Toda vez que escuto o primeiro disco de Chico César, me lembro do meu amigo Tácio de Brito. Decorou a poesia/música “Beradeiro”. E ele declamava de uma toada só, sem faltar ponto nem pingo em i. Velho Tácio, tal qual eu, se identifica com boa poesia. Mas, então… voltando à vaca morta, à conversa, aquilo do que eu estava falando… Era o quê mermo? Ah, sim! Perainda! Tava falando da prótese, da língua sem poder falar, do arame feito anzol que me fisgou e fez meu queixo babar. Tácio só (graças à Deus!) soube chamar Lucinda, sua esposa!


E gritava “Lucinda, Lucinda! Acode aqui! Vem pra cá!”. Eu agoniado… Pense numa criatura fisgada, sem ser peixe, sem umeno saber nadar, sabendo que tava ferrado, com um gancho atravessado, debaixo da língua, daquele lado de lá pra cá. E naquele tempo eu inda tinha dente natural, mas nenhuma mordida que eu dava num soltava o arame de aço que fazia minha boca babar e sem se calar a gargantar num querer morrer, sangrando, doendo paporra, caído no chão já da sala, sacodindo as pernas tentando com as mãos aquele troço desenganchar.

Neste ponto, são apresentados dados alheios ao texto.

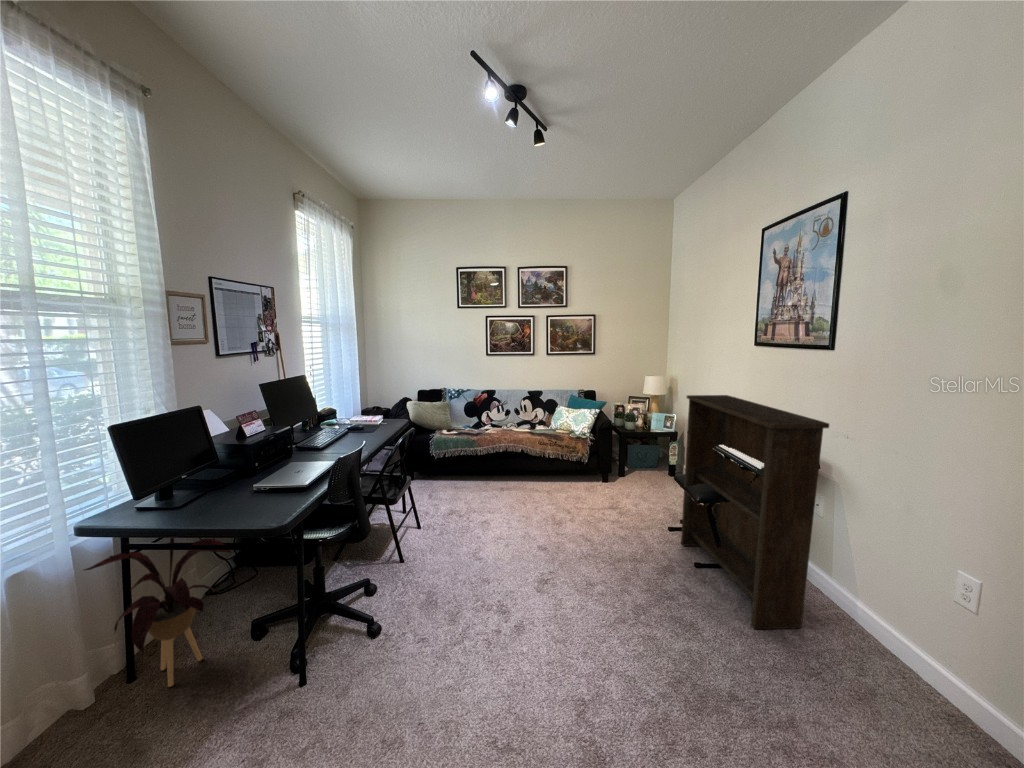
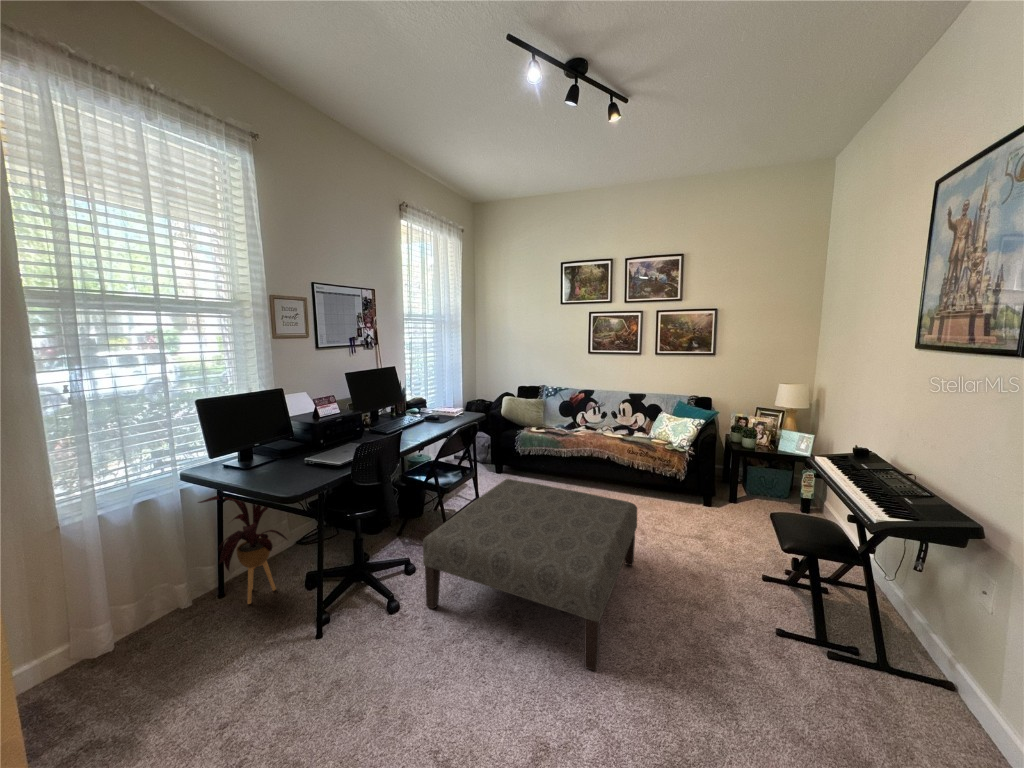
bookshelf: present [681,395,829,629] -> none [771,411,966,761]
ottoman: none [403,481,594,635] -> present [423,479,637,671]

Ô coisa horrível, você não queira experimentar. Num dava pra cuspir aquele trambolho pra fora da minha boca. Num tinha nem como engolir! Se desse, imagina como seria praquilo depois eu cagar? Minha língua é curta. Ri não, fidiputa, que se passou toda minha vida naquela hora, naqueles pedacinhos de segundos. Juro por Nossa Senhora que achei que ia morrer. Imagina eu, cabeludo, o queixo todo barbado, sem camisa, feio que só o diabo, com aquele troço pendurado, cheio de dente a sorrir? Debaixo da minha língua?!


Mas, Lucinda escutando o alarido, afastou o velho Tácio, meu amigo, de perto de mim, pois que estava agoniado, desesperado, se tremendo feito labareda de lamparina ao vento e me acudiu na hora agá. Parei de estrebuchar. Diante do cintilar dos olhos serenos de Lucinda, deixei as lágrimas de aperreio, pelo cantos de meus olhos escorrerem ao deusdará. A doce Lucinda, mulher do bem, ino e voltano, minha amiga para todas as vidas disse: “Te acalma, menino. Pronto. Agora vão se aquietar, seus abestados. Me deixem dormir. Pode ser?”